[WORK INSTRUCTIONS]
Copy out the whole passage below on analog and digital measurement, word for word.

The heart of any measurement process is deciding whether the quantity being measured is greater than, equal to, or less than some reference value. The simplest type of measurement involves the direct physical comparison of a standard to the unknown quantity (e.g., measuring the length of an object with a ruler, or the temperature with a conventional mercury thermometer). Such "analog" measurements provide the experimenter with an immediate, intuitive feel for their uncertainty, because the experimenter must directly judge the comparison between the object and the standard. The markings on the scale will have some non-zero width, the object may not have well-defined boundaries (where is the edge of a cotton ball, anyway?), and, depending on the spacing between the finest markings on the scale and the visual aquity of the experimenter, it may well be possible to honestly estimate more precisely than the scale is marked (although rarely more precisely than to the tenth of the finest markings).

The raw data of an experiment are sometimes digital in nature: counted radioactive decays, response bar pressings by a rat, etc. In such cases, provided that the apparatus functions properly, there will be no doubt about the number observed for a specific experiment (although, as we will discuss below, a different number might be observed if the experiment were repeated). Often, however, the data are analog signals, such as the temperature, which is converted by some suitable transducer into a voltage or current proportional to the physical quantity being measured, and then converted by an electronic analog-to-digital-converter ("ADC") into a number that measures the electrical quantity in some suitable units. This may be done with custom electronics or with a commercial digital meter. In either case, the uncertainty in the result is less likely to be intuitively obvious to the experimenter than the uncertainly of an analog measurement. We expand on this topic in section H.

[GIVEN MATERIAL]
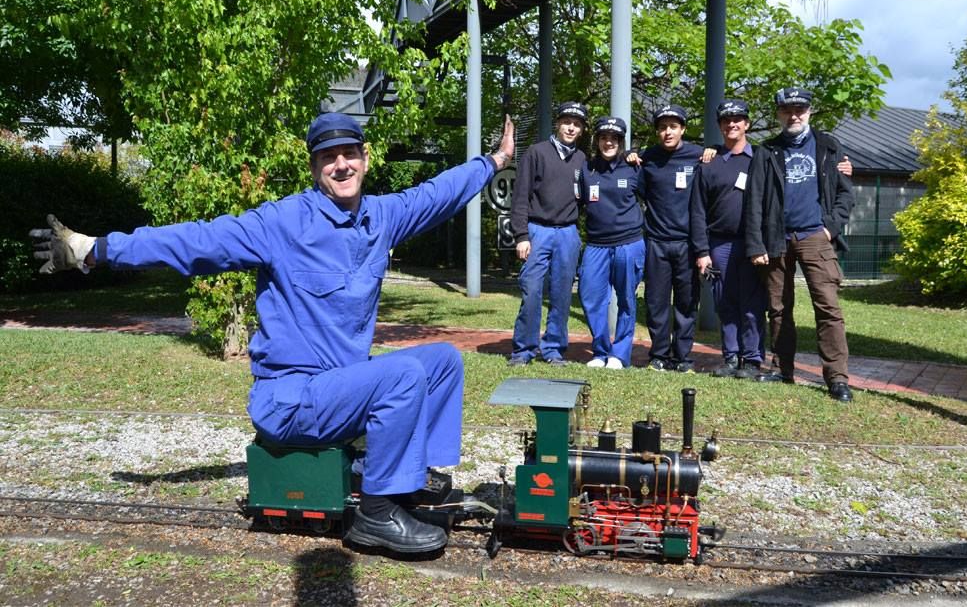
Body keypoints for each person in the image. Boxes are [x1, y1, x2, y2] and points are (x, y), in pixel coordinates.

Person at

[PROBLEM SOLUTION]
The heart of any measurement process is deciding whether the quantity being measured is greater than, equal to, or less than some reference value. The simplest type of measurement involves the direct physical comparison of a standard to the unknown quantity (e.g., measuring the length of an object with a ruler, or the temperature with a conventional mercury thermometer). Such "analog" measurements provide the experimenter with an immediate, intuitive feel for their uncertainty, because the experimenter must directly judge the comparison between the object and the standard. The markings on the scale will have some non-zero width, the object may not have well-defined boundaries (where is the edge of a cotton ball, anyway?), and, depending on the spacing between the finest markings on the scale and the visual aquity of the experimenter, it may well be possible to honestly estimate more precisely than the scale is marked (although rarely more precisely than to the tenth of the finest markings).

The raw data of an experiment are sometimes digital in nature: counted radioactive decays, response bar pressings by a rat, etc. In such cases, provided that the apparatus functions properly, there will be no doubt about the number observed for a specific experiment (although, as we will discuss below, a different number might be observed if the experiment were repeated). Often, however, the data are analog signals, such as the temperature, which is converted by some suitable transducer into a voltage or current proportional to the physical quantity being measured, and then converted by an electronic analog-to-digital-converter ("ADC") into a number that measures the electrical quantity in some suitable units. This may be done with custom electronics or with a commercial digital meter. In either case, the uncertainty in the result is less likely to be intuitively obvious to the experimenter than the uncertainly of an analog measurement. We expand on this topic in section H.